Des bacchanales romaines à la fête marchandisée d’aujourd’hui, la célébration de l’amour reste un divertissement – dans ce que certains voient comme la morosité ambiante. Le détournement d’une carte du 16e siècle et les paysages insolites participent à cette poésie. (Gilles Fumey)
Qu’on s’étonne de voir le 14 février dans le monde comme une fête de l’amour ! Un tour du monde de ces attentions portées par les couples qui s’aiment est édifiant. Il n’y a guère que les pays d’Islam qui interdisent la vente de roses rouges, mais qu’en est-il des autres manifestations dans la sphère privée ?
Les géographes ont de quoi se divertir sur leur contribution à une esthétique du cœur, particulièrement présente ce jour-là.

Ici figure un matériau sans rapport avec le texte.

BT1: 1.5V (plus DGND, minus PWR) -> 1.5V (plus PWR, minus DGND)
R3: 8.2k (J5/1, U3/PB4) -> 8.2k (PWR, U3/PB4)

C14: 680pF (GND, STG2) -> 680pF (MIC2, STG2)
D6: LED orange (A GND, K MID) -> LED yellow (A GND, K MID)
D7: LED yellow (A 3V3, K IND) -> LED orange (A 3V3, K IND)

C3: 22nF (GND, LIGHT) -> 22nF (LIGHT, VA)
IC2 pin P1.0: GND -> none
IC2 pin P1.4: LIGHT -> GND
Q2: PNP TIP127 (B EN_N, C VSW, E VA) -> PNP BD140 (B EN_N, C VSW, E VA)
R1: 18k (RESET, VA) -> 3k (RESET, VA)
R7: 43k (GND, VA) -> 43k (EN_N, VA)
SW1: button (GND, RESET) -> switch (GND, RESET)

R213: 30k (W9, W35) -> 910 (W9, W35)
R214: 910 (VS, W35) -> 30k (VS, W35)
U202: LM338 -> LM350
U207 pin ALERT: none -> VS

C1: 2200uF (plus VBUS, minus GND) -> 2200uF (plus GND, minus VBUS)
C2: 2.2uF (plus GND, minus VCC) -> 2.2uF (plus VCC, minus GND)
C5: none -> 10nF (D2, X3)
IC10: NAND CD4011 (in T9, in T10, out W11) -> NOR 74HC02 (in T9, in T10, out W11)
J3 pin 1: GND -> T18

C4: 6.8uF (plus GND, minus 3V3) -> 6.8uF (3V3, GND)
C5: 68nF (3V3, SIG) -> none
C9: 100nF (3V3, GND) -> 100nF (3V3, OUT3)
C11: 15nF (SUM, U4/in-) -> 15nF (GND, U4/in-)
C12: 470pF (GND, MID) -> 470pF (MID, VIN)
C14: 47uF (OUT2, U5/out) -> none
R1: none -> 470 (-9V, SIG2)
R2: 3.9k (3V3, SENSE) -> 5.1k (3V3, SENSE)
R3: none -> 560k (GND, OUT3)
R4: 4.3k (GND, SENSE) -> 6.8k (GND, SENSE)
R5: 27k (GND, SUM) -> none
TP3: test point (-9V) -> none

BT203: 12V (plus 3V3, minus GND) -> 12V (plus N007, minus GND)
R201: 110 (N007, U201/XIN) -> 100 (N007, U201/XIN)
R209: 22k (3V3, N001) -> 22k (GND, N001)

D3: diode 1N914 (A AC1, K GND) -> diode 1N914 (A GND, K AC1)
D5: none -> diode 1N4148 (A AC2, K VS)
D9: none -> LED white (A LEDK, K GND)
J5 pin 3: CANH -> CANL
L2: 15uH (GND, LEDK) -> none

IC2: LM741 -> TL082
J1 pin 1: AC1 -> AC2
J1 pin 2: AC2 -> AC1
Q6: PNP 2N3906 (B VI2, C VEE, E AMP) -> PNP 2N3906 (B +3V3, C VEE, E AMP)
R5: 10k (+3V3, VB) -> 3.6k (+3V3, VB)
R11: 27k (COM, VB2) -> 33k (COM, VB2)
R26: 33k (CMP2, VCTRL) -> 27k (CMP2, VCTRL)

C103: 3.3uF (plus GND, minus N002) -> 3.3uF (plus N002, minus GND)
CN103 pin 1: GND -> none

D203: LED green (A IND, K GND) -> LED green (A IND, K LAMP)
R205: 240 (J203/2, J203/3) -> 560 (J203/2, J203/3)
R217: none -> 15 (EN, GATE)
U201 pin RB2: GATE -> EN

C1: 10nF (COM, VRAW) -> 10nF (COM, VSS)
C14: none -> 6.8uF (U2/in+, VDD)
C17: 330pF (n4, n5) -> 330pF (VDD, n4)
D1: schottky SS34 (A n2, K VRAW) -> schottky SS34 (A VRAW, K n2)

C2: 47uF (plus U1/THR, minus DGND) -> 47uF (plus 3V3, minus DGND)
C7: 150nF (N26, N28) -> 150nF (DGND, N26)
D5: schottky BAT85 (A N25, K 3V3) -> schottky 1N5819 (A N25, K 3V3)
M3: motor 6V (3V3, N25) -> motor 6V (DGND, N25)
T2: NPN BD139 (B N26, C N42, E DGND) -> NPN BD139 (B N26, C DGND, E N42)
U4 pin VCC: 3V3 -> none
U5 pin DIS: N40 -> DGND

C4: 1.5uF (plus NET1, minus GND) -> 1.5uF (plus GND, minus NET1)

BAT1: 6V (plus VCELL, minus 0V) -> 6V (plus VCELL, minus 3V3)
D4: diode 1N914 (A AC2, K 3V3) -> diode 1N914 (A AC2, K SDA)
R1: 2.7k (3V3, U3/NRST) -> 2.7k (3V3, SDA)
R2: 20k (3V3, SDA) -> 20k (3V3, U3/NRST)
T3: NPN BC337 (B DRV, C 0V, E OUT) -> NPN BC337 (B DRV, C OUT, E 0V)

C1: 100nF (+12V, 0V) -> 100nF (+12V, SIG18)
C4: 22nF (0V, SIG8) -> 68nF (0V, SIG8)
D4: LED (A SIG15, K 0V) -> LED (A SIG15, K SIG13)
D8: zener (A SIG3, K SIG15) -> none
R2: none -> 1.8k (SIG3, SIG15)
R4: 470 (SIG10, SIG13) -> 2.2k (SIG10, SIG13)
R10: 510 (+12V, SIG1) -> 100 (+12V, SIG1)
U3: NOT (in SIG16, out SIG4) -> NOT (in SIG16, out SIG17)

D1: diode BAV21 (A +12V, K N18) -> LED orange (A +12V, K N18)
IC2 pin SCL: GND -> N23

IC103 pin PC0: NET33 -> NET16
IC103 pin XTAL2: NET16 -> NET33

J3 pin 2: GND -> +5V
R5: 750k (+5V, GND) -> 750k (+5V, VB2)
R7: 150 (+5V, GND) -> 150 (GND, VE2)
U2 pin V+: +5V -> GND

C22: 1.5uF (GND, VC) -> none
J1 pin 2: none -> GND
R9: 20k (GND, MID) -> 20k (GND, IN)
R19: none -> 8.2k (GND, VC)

Car, après tout, les cartes, les paysages sont des objets d’art et de science. Même numérisés, ils se diffusent en gardant leur beauté énigmatique qui les rend encore plus poétiques.

Prenons la carte cordiforme (en forme de cœur) d’Oronce Fine. Elle répondait au 16e siècle à cette difficulté d’avoir la plus grande précision dans la représentation du monde. Mathématicien né à Briançon, Oronce Fine imagine une représentation du monde en 1536 qui est la première à fixer sur une carte les terres australes. Ces territoires inconnus étaient l’objet de toutes les spéculations, d’où ces profils imaginés de l’Antarctique prête à être peuplée…
Cette carte-cœur est pensée à partir des travaux du mathématicien de Nuremberg Johannes Werner. Sans le savoir, il est à l’origine d’une véritable mode des cartes cordiformes au 16e siècle, toutes éparpillées dans de multiples collections en Europe. Embastillé pendant sept ans pour s’être opposé à François 1er, Oronce Fine était aussi un astronome qui inventa un cadran solaire.

L’imagination des scientifiques de l’époque tient à la découverte de la circulation du sang par William Harvey et le rôle, devenu central, du cœur dans le fonctionnement du corps humain. Le cœur qui « bat la chamade » est alors admis comme le siège des émotions, ce que contestaient vivement le médecin grec Galien au 2e siècle et les savants du Moyen-Age.

On tient une excellente corrélation entre l’imaginaire d’un peuple et son usage pour penser les découvertes scientifiques. Cette association du cœur et de l’amour enflamme les imaginations au-delà de la science. Les photographes s’en donnent à cœur joie.